The place where clients does lose is repeated resolution. In the same microbenchmark, calling get::<D>() inside the loop was about 12.3 ns per call, because it pays for the global override lookup on every iteration.

So the practical rule is simple: if you resolve once and then call many times, clients is fine and often slightly better than Arc<dyn Trait>. If you repeatedly resolve dependencies inside a hot inner loop, clients is the wrong shape.
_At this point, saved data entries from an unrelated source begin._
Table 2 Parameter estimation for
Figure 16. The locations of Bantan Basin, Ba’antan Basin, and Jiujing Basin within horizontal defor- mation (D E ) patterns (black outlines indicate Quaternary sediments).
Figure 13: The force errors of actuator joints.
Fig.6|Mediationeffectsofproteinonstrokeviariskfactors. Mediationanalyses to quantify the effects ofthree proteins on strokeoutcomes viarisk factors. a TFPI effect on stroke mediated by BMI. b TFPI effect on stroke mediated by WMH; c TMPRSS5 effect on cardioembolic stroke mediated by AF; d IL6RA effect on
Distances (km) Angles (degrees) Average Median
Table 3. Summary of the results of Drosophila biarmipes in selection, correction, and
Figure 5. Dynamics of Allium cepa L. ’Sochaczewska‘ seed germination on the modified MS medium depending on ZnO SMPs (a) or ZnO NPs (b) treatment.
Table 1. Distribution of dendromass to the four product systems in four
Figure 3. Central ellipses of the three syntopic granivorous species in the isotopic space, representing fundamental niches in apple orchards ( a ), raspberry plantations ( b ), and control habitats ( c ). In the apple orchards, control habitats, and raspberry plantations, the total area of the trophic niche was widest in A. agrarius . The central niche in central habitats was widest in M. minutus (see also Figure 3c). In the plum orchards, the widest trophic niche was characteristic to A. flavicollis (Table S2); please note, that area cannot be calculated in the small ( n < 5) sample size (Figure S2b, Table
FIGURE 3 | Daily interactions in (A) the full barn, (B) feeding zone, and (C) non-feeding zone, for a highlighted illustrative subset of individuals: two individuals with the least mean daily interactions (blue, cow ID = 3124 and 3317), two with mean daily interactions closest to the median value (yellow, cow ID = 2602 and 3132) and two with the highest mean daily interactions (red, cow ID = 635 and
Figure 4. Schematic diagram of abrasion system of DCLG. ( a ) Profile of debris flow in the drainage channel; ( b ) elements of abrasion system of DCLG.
That makes clients a poor fit for code such as per-packet networking loops, per-row data processing kernels, schedulers, or other throughput-sensitive inner loops where the dependency method itself does almost no work and the dependency is re-resolved over and over. In those cases, keeping an already-resolved Arc<dyn HttpClientTrait> (or another concrete handle) is more suitable because the lookup cost is paid up front and each call is just one dynamic dispatch.

Supported today

  • sync dependency methods
  • async dependency methods
  • dependency access inside free functions via deps!
  • dependency access inside structs via #[derive(Depends)]
  • nested dependency scopes
  • low-ceremony test overrides via test_deps!
  • dependencies implemented in terms of other dependencies
  • direct builder-based override control through OverrideBuilder

Current limitations

  • live implementations and test overrides must be non-capturing closures or function items
  • client! currently supports up to 4 method arguments
  • Depends currently supports simple braced structs and does not handle generics or where-clauses
  • override state is process-global rather than task-local
  • test_deps! serializes scopes within a process so concurrent tests do not trample each other

Relationship to Rust trait-based DI

clients does not replace all trait-based design. Trait objects are still a good fit when you genuinely need polymorphism as part of the domain model.

This crate is for a narrower problem:

  • you want ergonomic dependency injection
  • you want very light test setup
  • you prefer concrete clients
  • you do not want to define traits solely for testability

That trade-off is the entire point of the crate.